Hafızasına hayran olduğum o büyük gazeteci, bu dizeleri okuduktan sonra elinin tersiyle gözlerini silmişti. Hayranlığım bir kat daha artmıştı. Onun yolundan gittiğimi bildiğim için mutluydum. Ama özgün bir gidişti bu. Kesinlikle kendimden ödün vermiyordum, ama hedefim vardı. ’Ülke içinde barışı ve huzuru bozmayacak yayınlar yapıp, insanların hiçbir zaman sahip oldukları niteliklerinden dolayı ayırmamak!’ Mesela Filistin’de ki katliam yüzünden antisemitist olmayacaktım ya da Afganistan’da, Irak’da olan katliamlardan dolayı anti-amerikan bir tutum sergilemeyecektim. Hakkaniyetli olup, yalnızca haklıyı savunmak yerine, barışçıl ortamları sağlayacak platformlarda bulunup, haber yapacaktım. Evet, bu hayallerimi gerçekleştirmeye başladım bile.

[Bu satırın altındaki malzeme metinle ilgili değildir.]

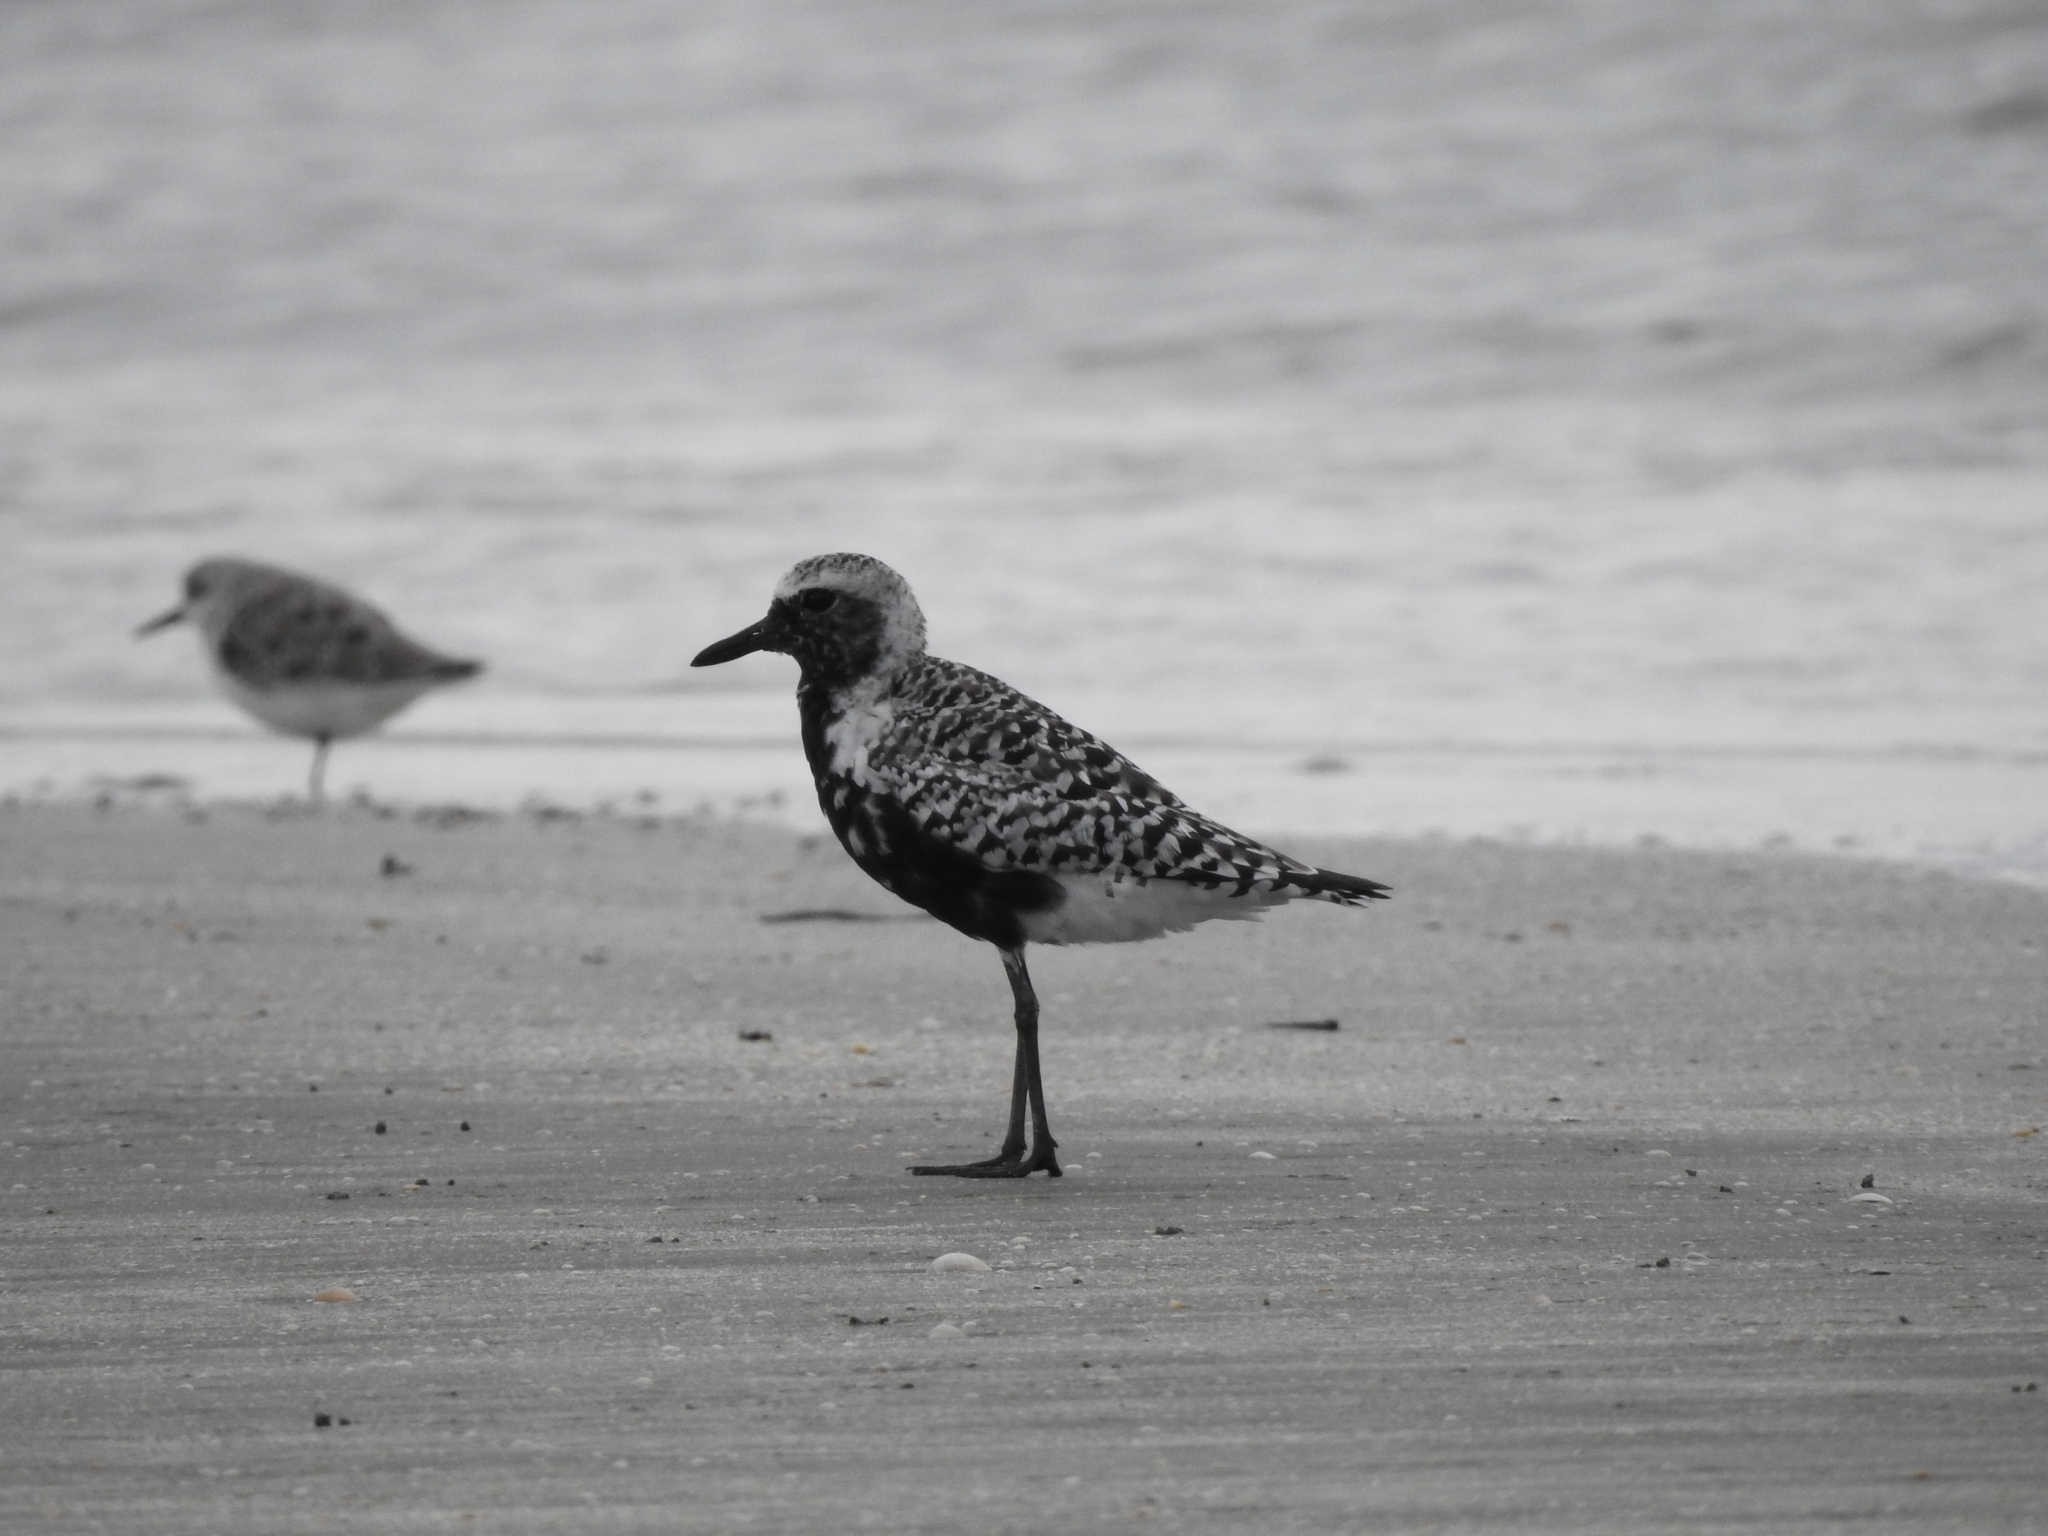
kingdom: Animalia
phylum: Chordata
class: Aves
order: Charadriiformes
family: Charadriidae
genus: Pluvialis
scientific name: Pluvialis squatarola
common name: Grey plover
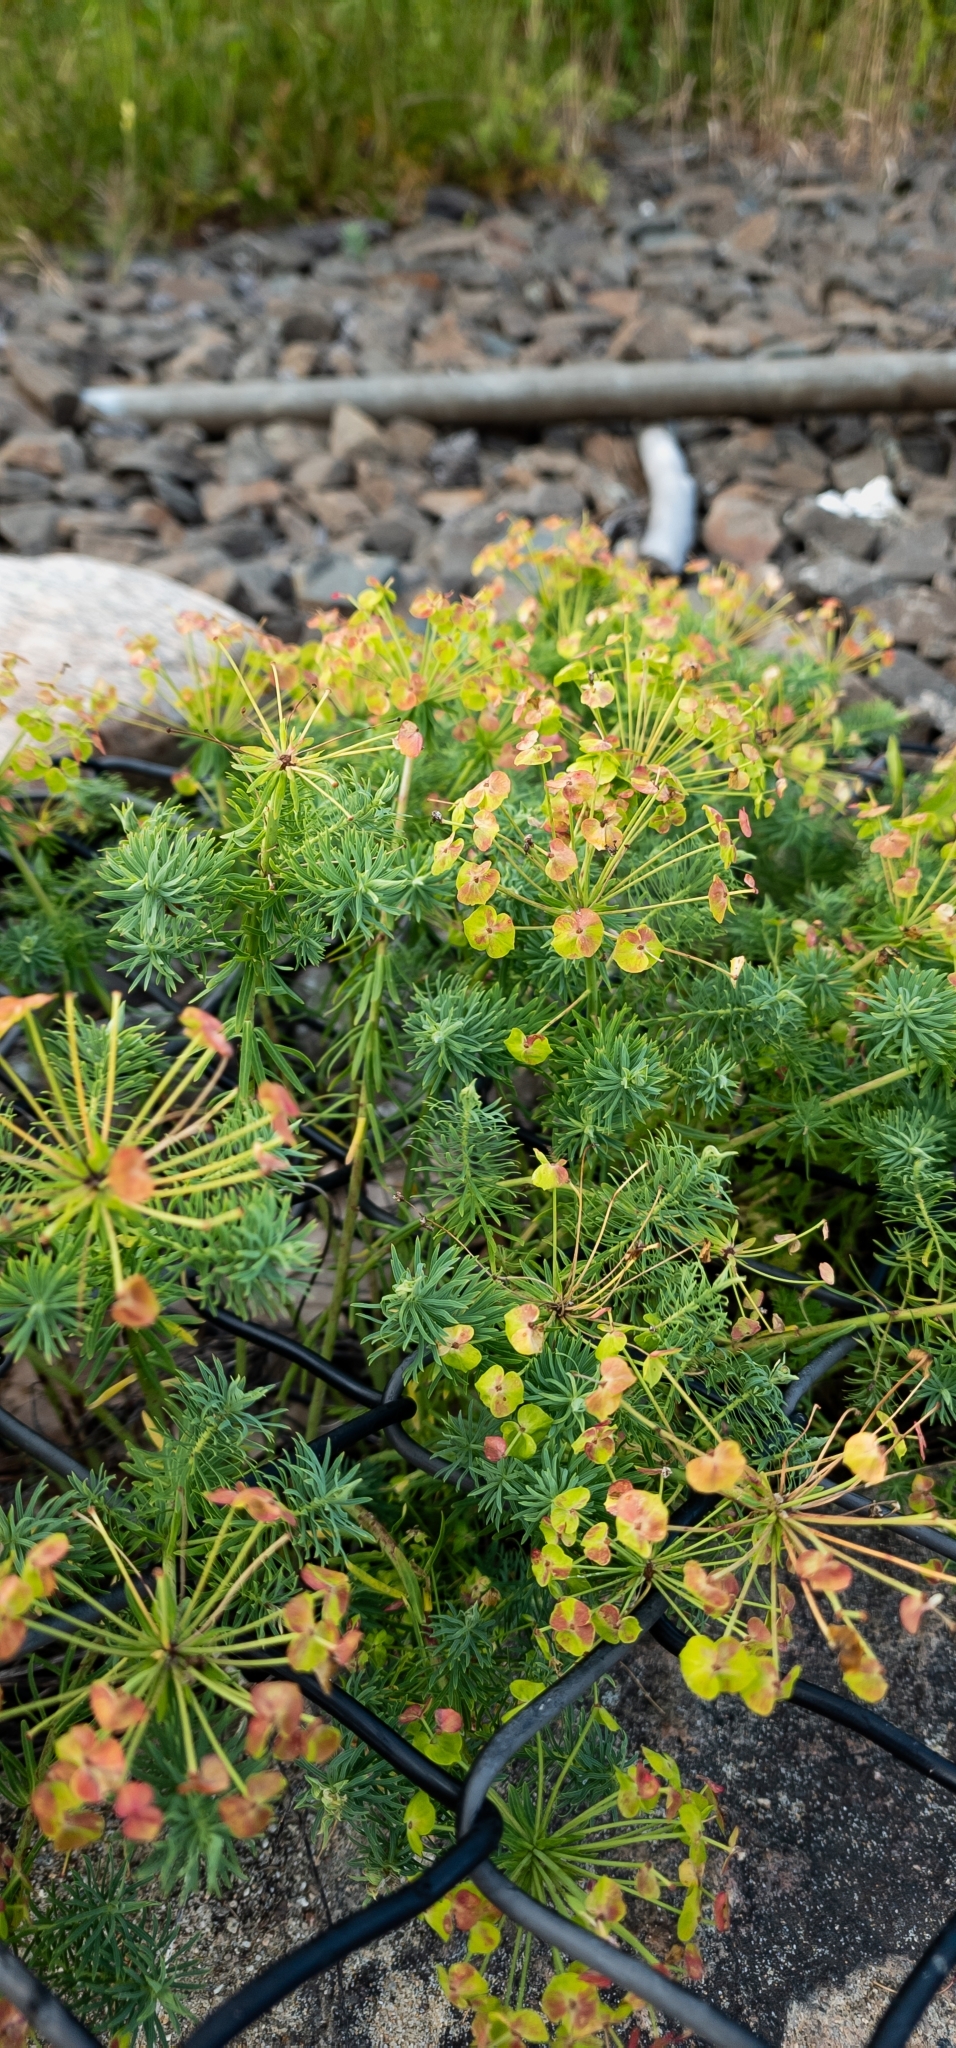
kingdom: Plantae
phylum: Tracheophyta
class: Magnoliopsida
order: Malpighiales
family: Euphorbiaceae
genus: Euphorbia
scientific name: Euphorbia cyparissias
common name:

Daha fazla Kültür-Sanat yayını, daha fazla Edebiyat haberi yapmak aslında bizim için eğlenceli bir hadise. Ama Türkiye’nin gerçeklerinde böyle bir şey başarmak gerçekten zor. Eğer İngiltere gibi bir ülkede yaşıyor olsaydık, bir gazeteci olarak ülke içi haber yapılacak olayımız çok az olurdu. Herhangi bir Galler, İrlanda haberi dahi yapmak yerine; Afganistan’ın Çin ile bağlantılarını araştırmak, Çin-Tayland arası gidip gelmek ve de Hindistan’ın Çin ile beraber Afrika üzerindeki etkinliğini analiz etmek daha genel haber edinim ve dizgiye gönderme işi olacaktı. Son zamanlarda İngiltere’de de iç hadiselerden dolayı haberlerin çoğalması da, güneşi batmayan imparatorluk için bir değişim rüzgarı oldu. Neyse, önemli olan bizim kendimizle imtihanımız şu anda. Son birkaç haftadır Ramazan dolayısıyla rahat edeceğimizi düşünüyorduk. Hatta geçen bayan bir arkadaşımızın gözlerinde ki gülümsemeyi görünce; ’Tamam, işte rahatlama dönemi. Bayramdan sonrası hayırlısı!’ diye iç geçirivermiştim. Fakar her şey bu kadar basit değil. Maalesef dün gelen haberler ile bir daha umutsuzluk anaforuna daldık. Ülke olarak gülmeyi unutuyor muyuz diye düşünüyorum da, esasında ateş düştüğü yeri yakmaya devam ediyor. Çoğunlukla propagandanlar eşliğinde birkaç ses duyuyoruz o kadar.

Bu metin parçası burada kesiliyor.